PROBLEM SET:
[1] In the interview excerpt, how many pages long was the study the speaker gave to the New York Times?
[2] Please list every person the interview excerpt mentions by name.

Of course, I’m the good whistleblower now because 50 years later no one has ever found any way in which it endangered national security. By the way, Irwin Griswold, who represented the government in the civil case to enjoin the New York Times and the others, had said at the time it endangers national security. Years later, at a conference and in an op-ed in the Washington Post said I never saw any reason to believe that this endangered national security. It contradicted what he said before the Supreme Court, but then again he’s a lawyer and not a defense lawyer.
‘Let Me Tell You A Secret That I’ve Never Told’
Can you be sure that they’ll print this stuff? Let me tell you a secret that I’ve never told. Why not? I’m not holding anything back now, and you’ll see why I was reluctant before.
A year ago, just about exactly a year ago, I gave the New York Times and Charlie Savage a 350-page study by my old colleague Morton Halperin, who had done a top secret study for the Rand Corporation. Two-thirds of it had been declassified, but a third of it was still classified. And it had to do with the nuclear threats we had made and were ready to carry out to protect Taiwan from Chinese assault and even the offshore islands, a mile and a half from the mainland, which they regarded as part of the defense of Taiwan.
The Economist had just had a piece on the cover showing Taiwan with cross-hairs on it. It said it’s the most dangerous place in the world. So I wanted to reveal to the American public—I think it the study was done in 1964, 1966, more than half a century ago. It’s time for people to know that we thought it then. Taiwan was worth blowing up the world, starting a nuclear event.
Eisenhower expected, he said, in secret communications, the part that he had not declassified—He expected the Russians to respond with nuclear attacks. Which would mean, as I knew having worked on the war plans in 1961, in the Eisenhower period, even a non-nuclear attack on American forces, and we had American forces in Taiwan. Any attack would call for an all-out attack on Russia or the Soviet Union and China.
What he was saying was if this blockade on the offshore islands and we can’t break it just by going through it if they’re shelling our ships, we’re going to do something that begins the process of destroying the northern hemisphere. They didn’t know about nuclear winter then, which would also take out the southern hemisphere. Okay, so I release that to the New York Times, and of course, revealed myself as the source. Charlie Savage did a good story on this.
I said I would welcome, and I was younger then but not a lot younger, a year younger. I was 91. So I said I would be glad to prosecuted on this because I’m not going to bargain plea. The others have pled bargains in almost every case to get only 30 or 40 months in prisons or 55 or something like that. Rather than a life sentence, and I’d been charged with what amounted to a life sentence, 115 years. Julian is facing 175 years, but in both cases, that’s basically a life sentence.

MATERIAL:
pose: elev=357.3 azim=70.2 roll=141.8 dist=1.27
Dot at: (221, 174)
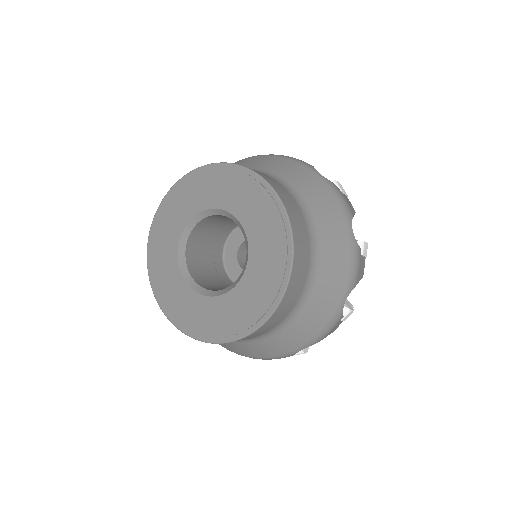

EXPECTED ANSWERS:
[1] 350 pages.

[2] Irwin Griswold, Charlie Savage, Morton Halperin, Eisenhower, Julian